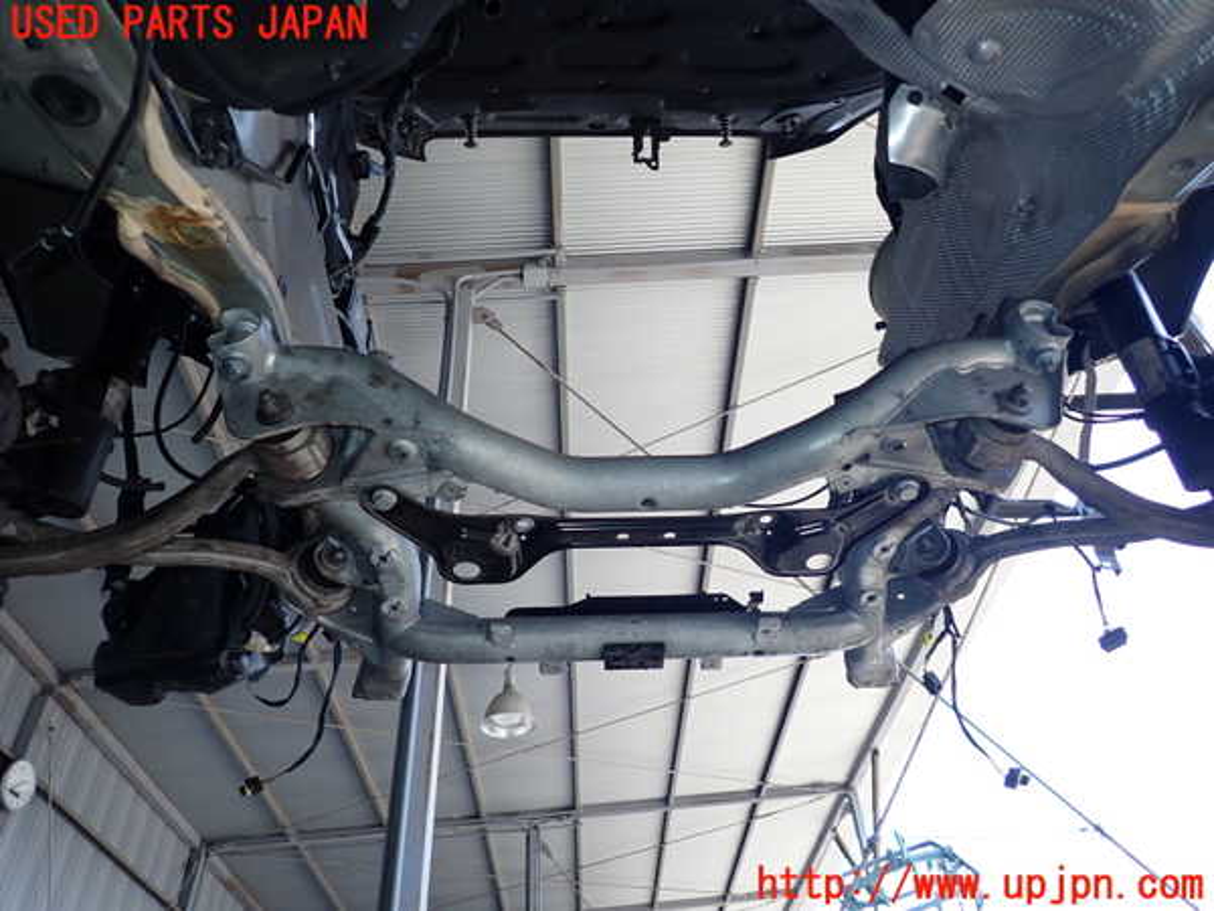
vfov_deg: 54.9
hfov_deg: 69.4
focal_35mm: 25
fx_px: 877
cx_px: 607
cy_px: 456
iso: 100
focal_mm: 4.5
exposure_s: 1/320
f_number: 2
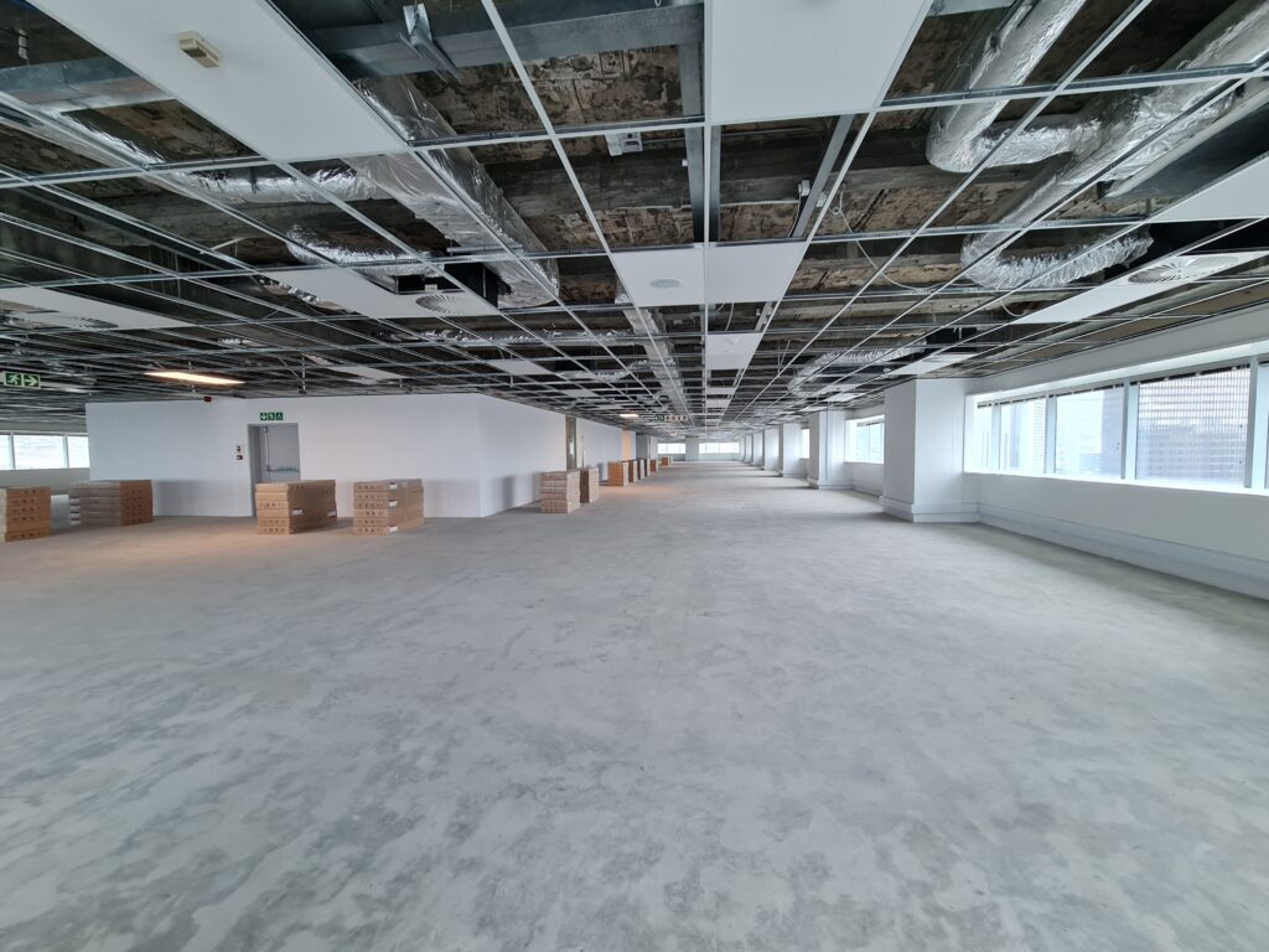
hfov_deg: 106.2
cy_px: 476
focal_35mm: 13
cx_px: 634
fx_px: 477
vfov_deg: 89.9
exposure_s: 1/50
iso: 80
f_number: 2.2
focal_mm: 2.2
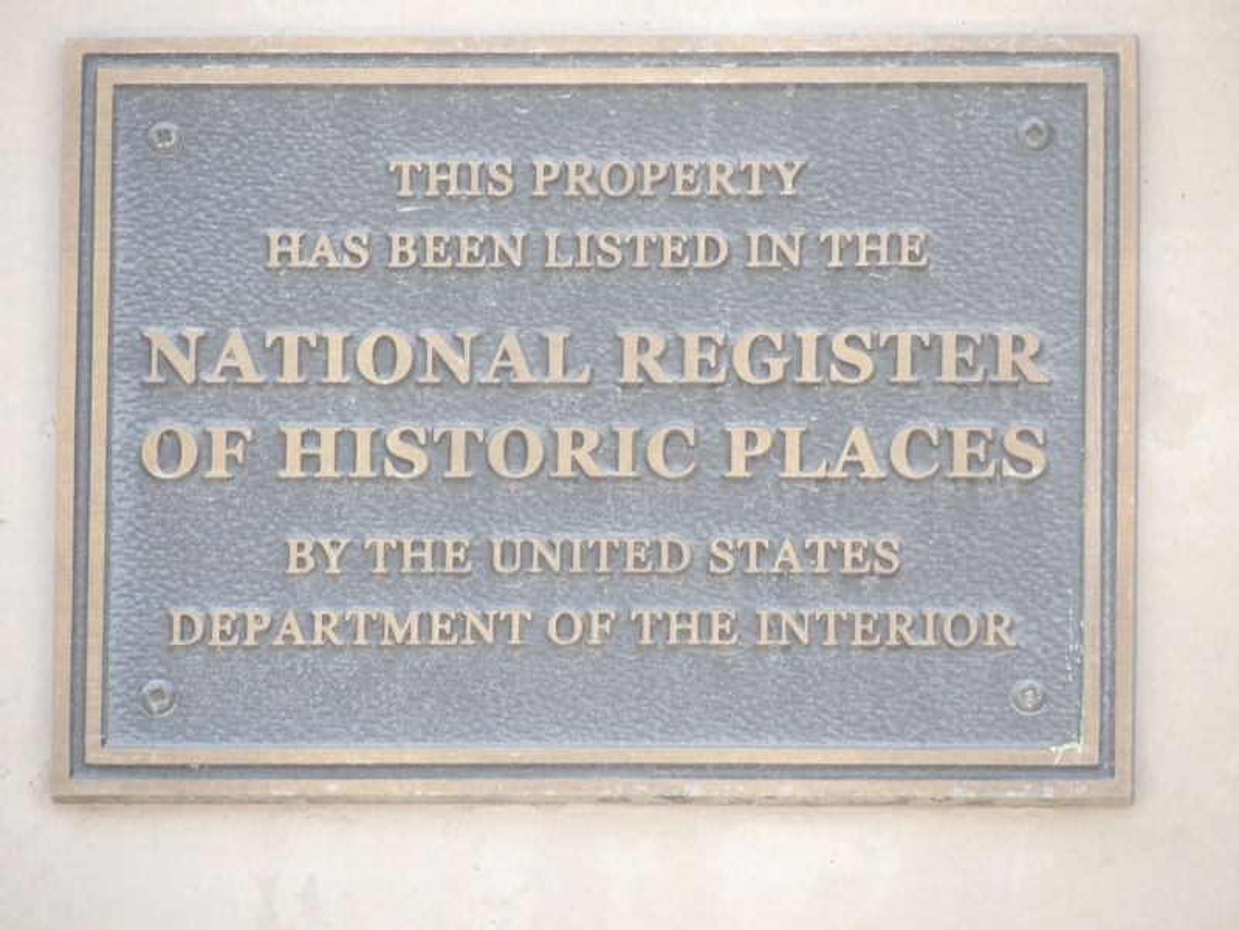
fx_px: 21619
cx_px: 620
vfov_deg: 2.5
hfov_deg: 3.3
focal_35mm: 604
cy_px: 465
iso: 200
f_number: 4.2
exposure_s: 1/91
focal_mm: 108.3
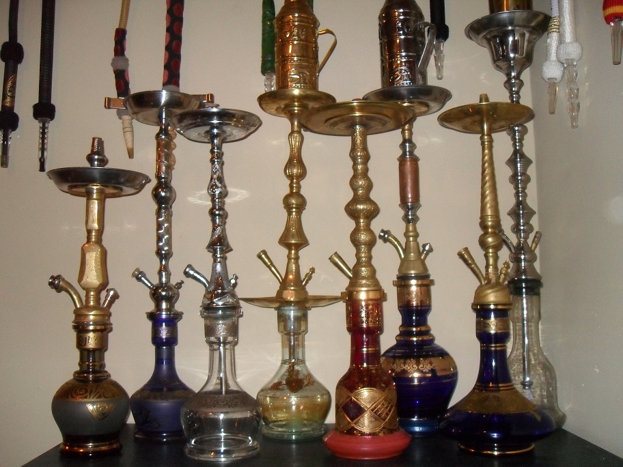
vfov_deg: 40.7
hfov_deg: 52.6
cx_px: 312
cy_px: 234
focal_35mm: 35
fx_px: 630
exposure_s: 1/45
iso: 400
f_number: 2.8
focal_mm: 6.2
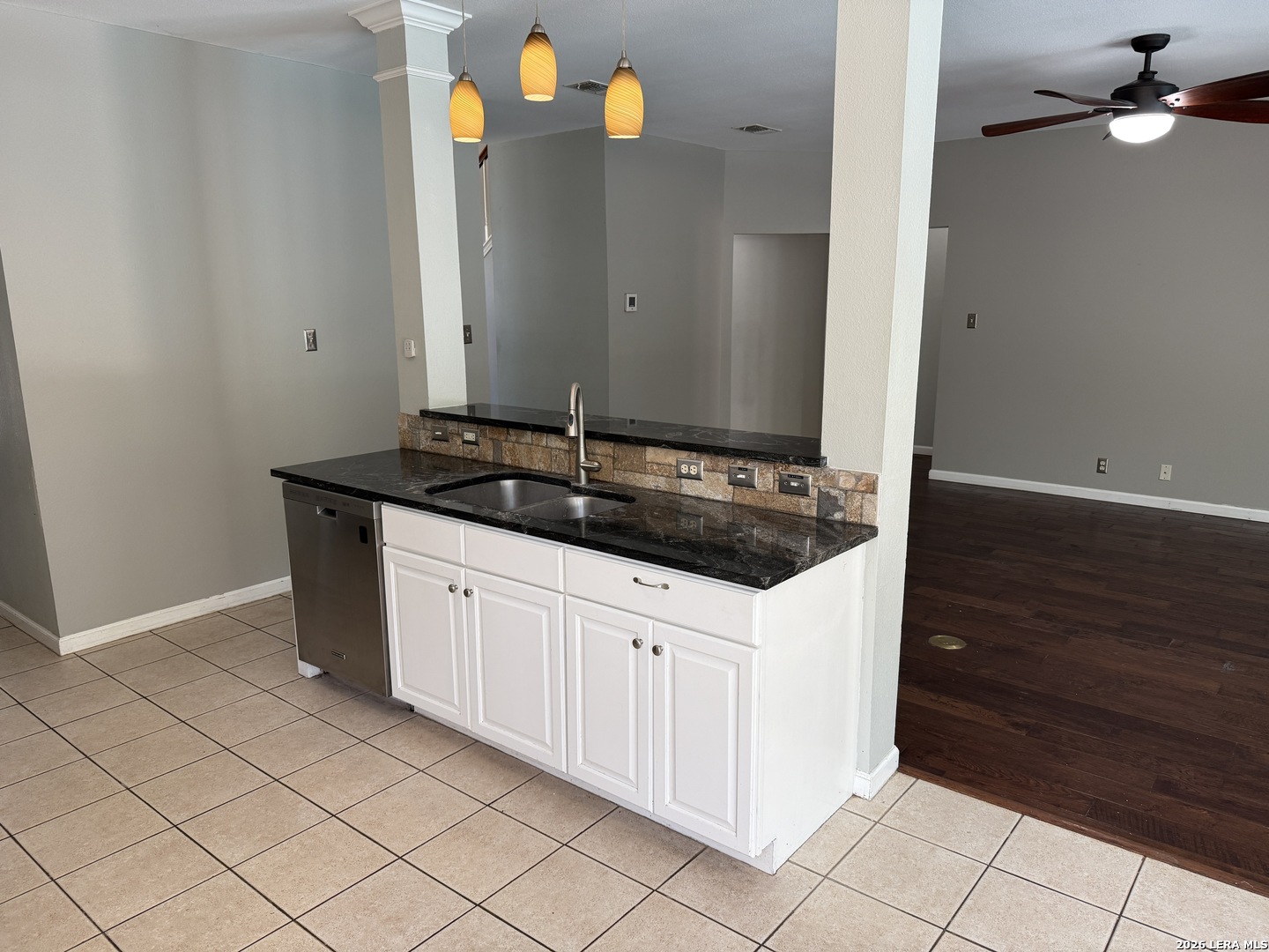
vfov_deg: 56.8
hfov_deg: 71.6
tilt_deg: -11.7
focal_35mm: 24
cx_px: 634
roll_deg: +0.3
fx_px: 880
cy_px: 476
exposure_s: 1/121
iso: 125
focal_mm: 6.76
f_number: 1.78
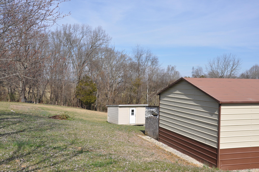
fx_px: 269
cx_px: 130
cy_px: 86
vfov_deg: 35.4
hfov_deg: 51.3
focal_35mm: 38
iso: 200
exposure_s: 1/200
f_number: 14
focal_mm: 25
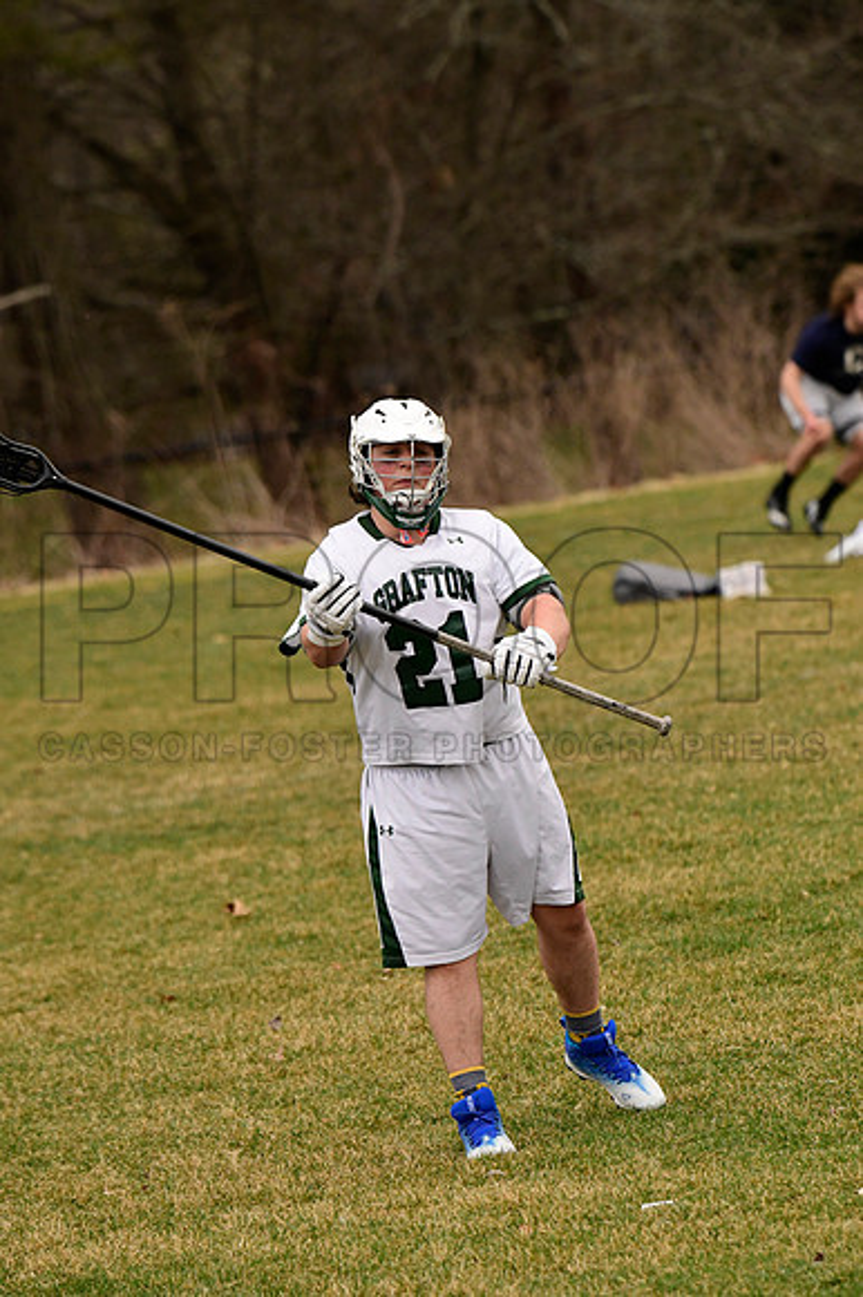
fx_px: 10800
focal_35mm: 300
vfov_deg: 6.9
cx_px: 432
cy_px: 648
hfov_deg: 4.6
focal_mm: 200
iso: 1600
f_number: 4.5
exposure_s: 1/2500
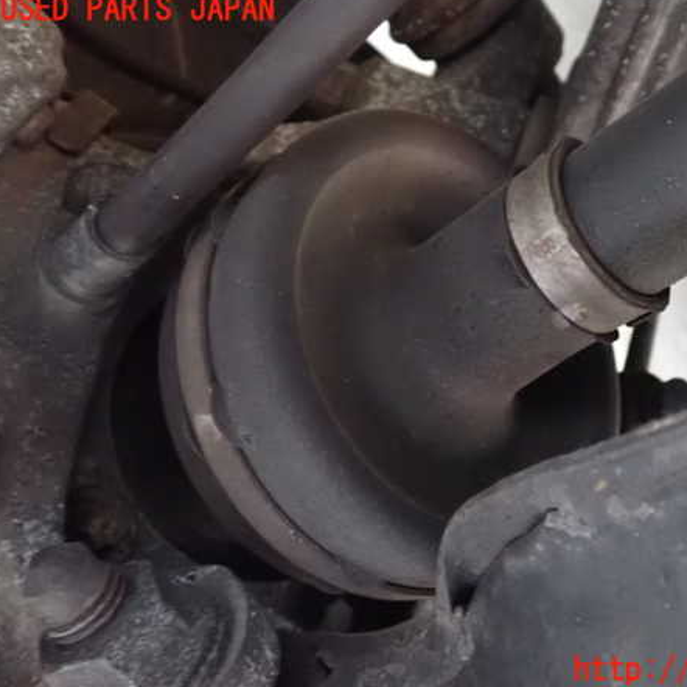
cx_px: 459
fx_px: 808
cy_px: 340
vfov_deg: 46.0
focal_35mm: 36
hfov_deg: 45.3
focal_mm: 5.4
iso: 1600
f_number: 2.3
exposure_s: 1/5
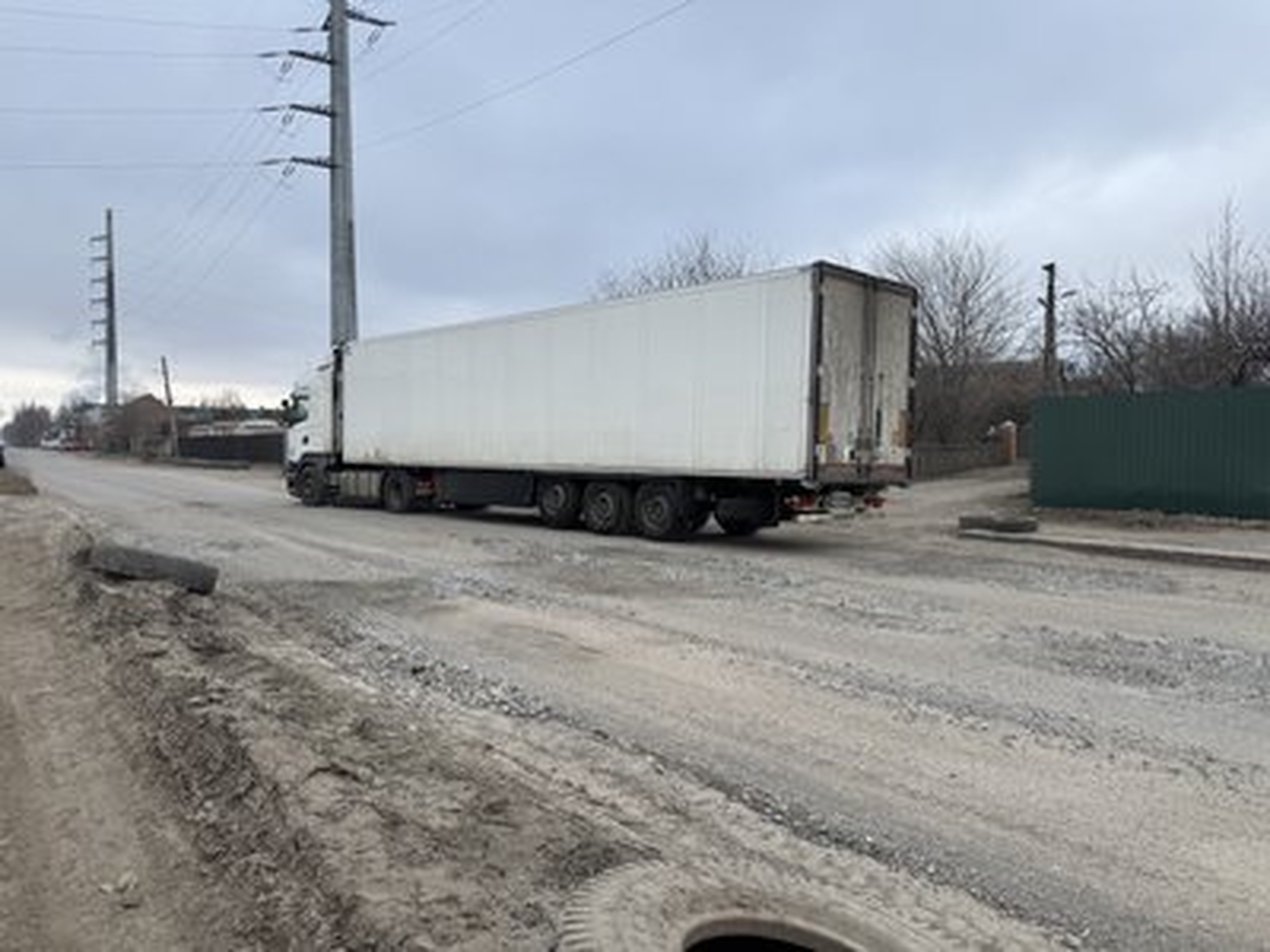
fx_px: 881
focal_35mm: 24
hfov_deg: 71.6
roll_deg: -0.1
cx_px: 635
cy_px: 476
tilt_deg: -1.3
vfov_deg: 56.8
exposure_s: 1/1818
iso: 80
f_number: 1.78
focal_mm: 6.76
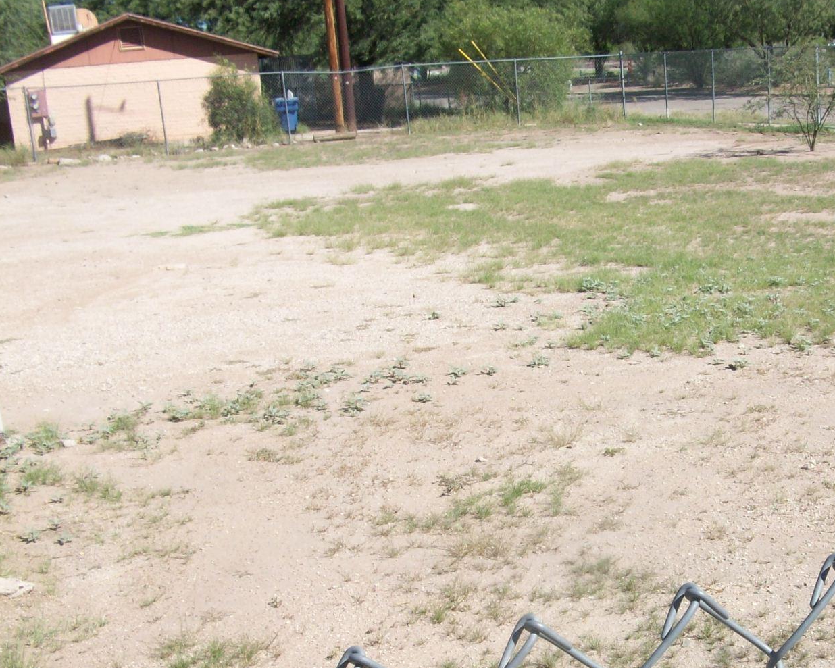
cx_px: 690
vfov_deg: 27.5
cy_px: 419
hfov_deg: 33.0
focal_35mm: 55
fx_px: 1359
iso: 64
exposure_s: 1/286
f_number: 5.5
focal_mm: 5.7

· · ·

(Assignment): Could you print the listing above exactly, without the pictures?

(Solution to this task):
vfov_deg: 54.9
hfov_deg: 69.4
focal_35mm: 25
fx_px: 877
cx_px: 607
cy_px: 456
iso: 100
focal_mm: 4.5
exposure_s: 1/320
f_number: 2
hfov_deg: 106.2
cy_px: 476
focal_35mm: 13
cx_px: 634
fx_px: 477
vfov_deg: 89.9
exposure_s: 1/50
iso: 80
f_number: 2.2
focal_mm: 2.2
fx_px: 21619
cx_px: 620
vfov_deg: 2.5
hfov_deg: 3.3
focal_35mm: 604
cy_px: 465
iso: 200
f_number: 4.2
exposure_s: 1/91
focal_mm: 108.3
vfov_deg: 40.7
hfov_deg: 52.6
cx_px: 312
cy_px: 234
focal_35mm: 35
fx_px: 630
exposure_s: 1/45
iso: 400
f_number: 2.8
focal_mm: 6.2
vfov_deg: 56.8
hfov_deg: 71.6
tilt_deg: -11.7
focal_35mm: 24
cx_px: 634
roll_deg: +0.3
fx_px: 880
cy_px: 476
exposure_s: 1/121
iso: 125
focal_mm: 6.76
f_number: 1.78
fx_px: 269
cx_px: 130
cy_px: 86
vfov_deg: 35.4
hfov_deg: 51.3
focal_35mm: 38
iso: 200
exposure_s: 1/200
f_number: 14
focal_mm: 25
fx_px: 10800
focal_35mm: 300
vfov_deg: 6.9
cx_px: 432
cy_px: 648
hfov_deg: 4.6
focal_mm: 200
iso: 1600
f_number: 4.5
exposure_s: 1/2500
cx_px: 459
fx_px: 808
cy_px: 340
vfov_deg: 46.0
focal_35mm: 36
hfov_deg: 45.3
focal_mm: 5.4
iso: 1600
f_number: 2.3
exposure_s: 1/5
fx_px: 881
focal_35mm: 24
hfov_deg: 71.6
roll_deg: -0.1
cx_px: 635
cy_px: 476
tilt_deg: -1.3
vfov_deg: 56.8
exposure_s: 1/1818
iso: 80
f_number: 1.78
focal_mm: 6.76
cx_px: 690
vfov_deg: 27.5
cy_px: 419
hfov_deg: 33.0
focal_35mm: 55
fx_px: 1359
iso: 64
exposure_s: 1/286
f_number: 5.5
focal_mm: 5.7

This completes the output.